弊社はコロナ禍が始まった2000年の春頃には、すでに就業規則も改定して、リモート・ワークを導入していた。なので、20年近くも赤字が続いているというのに、全ての従業員にノート・パソコンやモバイル・ルータを貸与して使ってもらっている。でも、こんなの中小企業なら BYOD が当たり前で、ネット・ベンチャーに勤めていながら業務に使えるスペックのパソコンすら自宅に持っていないなんて、仕事を舐めているとしか思えない。なので、僕はこういう上場企業の猿真似みたいな福利厚生や環境整備には役職者として反対しているのだけど、こういうことはパワハラと見做される時勢でもあろうから、こういう場所で書くしかないわけである。

もちろん、僕は昭和時代の精神論を掲げているわけではない。昭和なんて未熟で馬鹿な人間たちでも食っていけたラッキーな一時期にすぎず、たかが1960年代から1990年代くらいまでの30年間ていどの幸運な状況にあぐらをかいていた「ものづくり馬鹿」やクレイジーな働き方の人々が、凡人の分際で都内に一戸建てが買えたりした例外的な時期を当然だと思い込んでいるだけのことだ。
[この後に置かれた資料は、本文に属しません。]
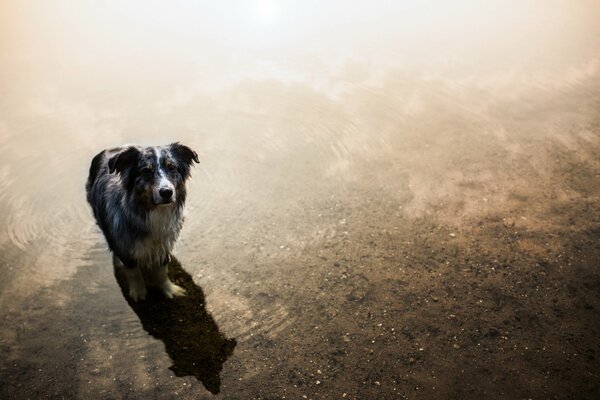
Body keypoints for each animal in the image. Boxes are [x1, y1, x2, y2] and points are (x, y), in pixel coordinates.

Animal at [86, 142, 199, 302]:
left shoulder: (163, 245)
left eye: (172, 167)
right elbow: (134, 273)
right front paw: (138, 292)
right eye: (146, 171)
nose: (166, 192)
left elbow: (162, 271)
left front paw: (169, 289)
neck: (151, 211)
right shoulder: (125, 248)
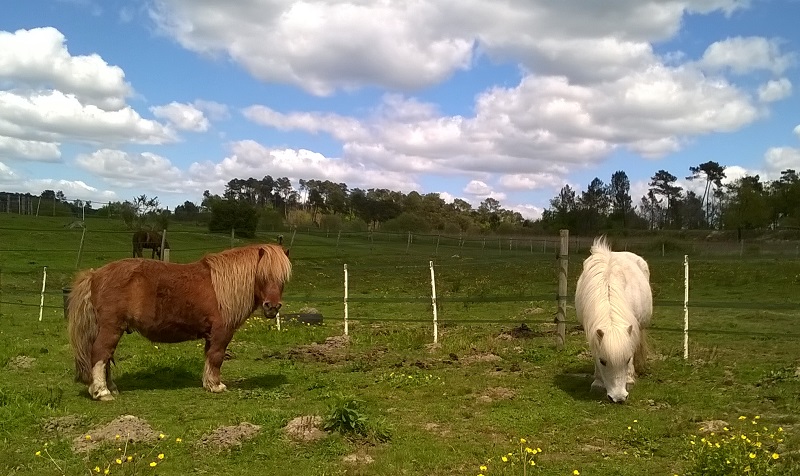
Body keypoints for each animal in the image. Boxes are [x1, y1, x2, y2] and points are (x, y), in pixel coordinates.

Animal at [66, 244, 290, 400]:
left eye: (283, 279)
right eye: (262, 275)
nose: (272, 307)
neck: (221, 287)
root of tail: (95, 275)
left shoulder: (211, 335)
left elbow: (209, 358)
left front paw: (208, 383)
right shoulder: (221, 332)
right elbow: (217, 357)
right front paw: (216, 386)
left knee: (106, 358)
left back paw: (110, 388)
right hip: (111, 328)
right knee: (100, 354)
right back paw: (102, 392)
また、こういう人々のノスタルジーを利用してものを売ってきた、電通や博報堂の人々にしても、本当ならたかがメモ帳一つに「ほぼ日手帳」のようなコストをかけることなどキチガイじみているというのに(メモ帳に3,000円とか、大半の国では大金持ちか貴族のやることだろう)、なにかそれが豊かな生活、あるいは豊かな「精神性」の証であるかのように吹聴し、また国内の自称哲学教員や自称思想家や自称評論家どもも、こうした時流に乗っかって過剰な装丁や品質の高額な哲学書を売り歩くというビジネスに依存してきたわけである。
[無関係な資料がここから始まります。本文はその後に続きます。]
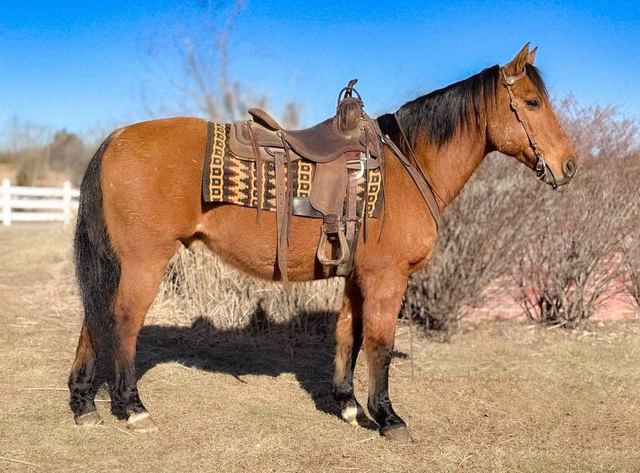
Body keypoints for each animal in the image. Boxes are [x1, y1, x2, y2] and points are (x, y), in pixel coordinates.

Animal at [68, 44, 577, 442]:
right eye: (531, 102)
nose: (569, 165)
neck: (407, 166)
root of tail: (115, 138)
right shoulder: (387, 279)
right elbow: (380, 344)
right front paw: (388, 417)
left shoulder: (357, 276)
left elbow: (348, 335)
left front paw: (348, 404)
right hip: (143, 262)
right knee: (122, 322)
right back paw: (132, 407)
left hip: (117, 264)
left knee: (95, 319)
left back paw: (84, 404)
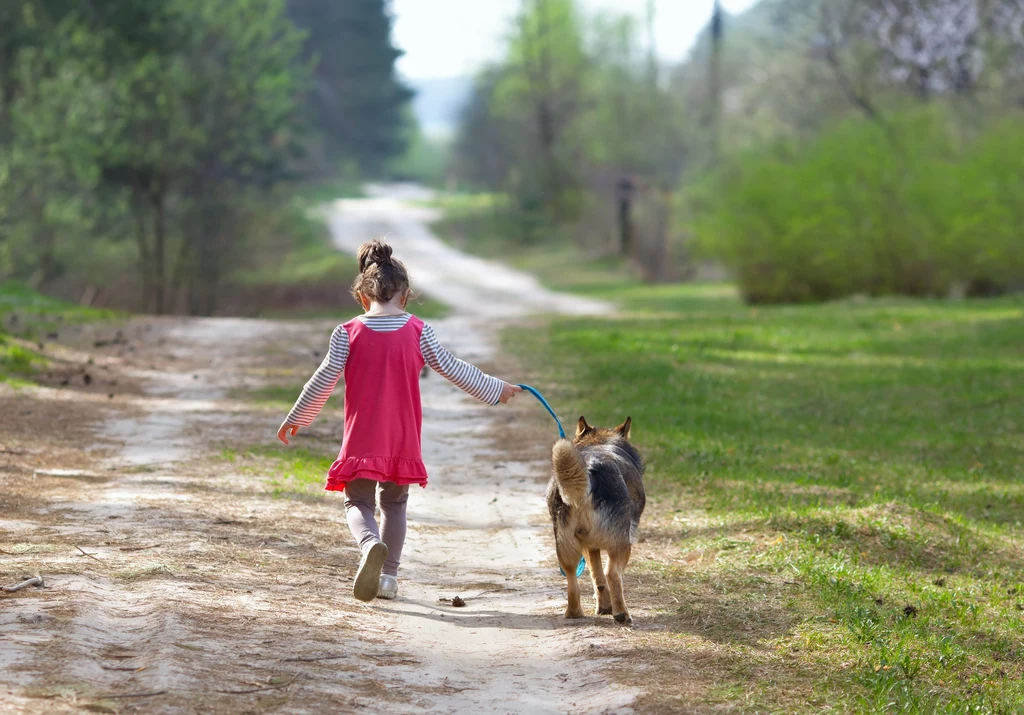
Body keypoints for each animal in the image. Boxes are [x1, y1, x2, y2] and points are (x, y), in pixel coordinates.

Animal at [548, 415, 643, 622]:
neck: (600, 443)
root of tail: (590, 470)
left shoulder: (590, 547)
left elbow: (596, 577)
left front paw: (604, 605)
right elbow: (610, 576)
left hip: (566, 547)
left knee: (573, 580)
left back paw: (574, 613)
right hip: (621, 543)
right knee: (612, 574)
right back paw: (622, 614)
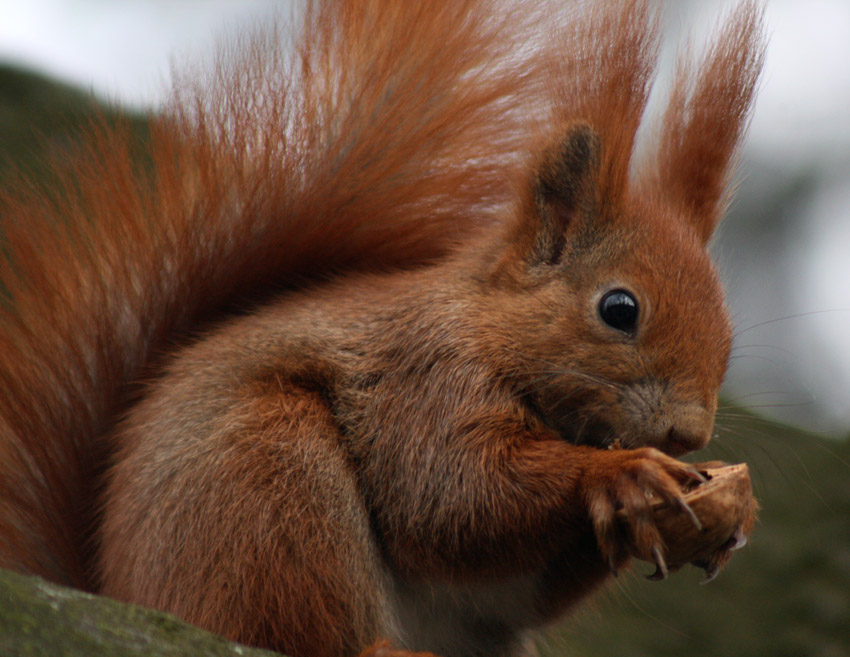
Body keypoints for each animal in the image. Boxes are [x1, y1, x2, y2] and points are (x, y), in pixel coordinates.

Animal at [0, 1, 764, 656]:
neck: (487, 331)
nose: (688, 432)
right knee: (295, 627)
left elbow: (511, 582)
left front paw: (718, 510)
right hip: (267, 485)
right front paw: (624, 471)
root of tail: (122, 585)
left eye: (729, 337)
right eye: (619, 309)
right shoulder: (422, 380)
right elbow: (454, 499)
しかし、だからといって何でもかんでも上げ膳据え膳で用意してやるのが「Z 世代に最適化されたマネジメント」であるというのも、これも嘘だ。そういうのは、マスコミに取り上げられるようなことを X などで喚いている、一部の馬鹿なガキ(あるいは広告代理店や人材紹介業の下請けバイトの投稿だったりする)のパフォーマンスをマスコミが利用しているにすぎない。ガキなんかに、他の国や時代とは異なる独特の「個性」や「想像力」なんてあるわけないだろう。その殆どが凡人にすぎないのだから。凡庸な親に育てられて育った凡庸な人間の大半が、インターネットなどというテクノロジーがあるていどの条件で、それまでの時代の若者とは隔絶した何かをもっているなどというのは、IT 業界の人間が書く些末な HR のビジネス書やラノベの読みすぎである。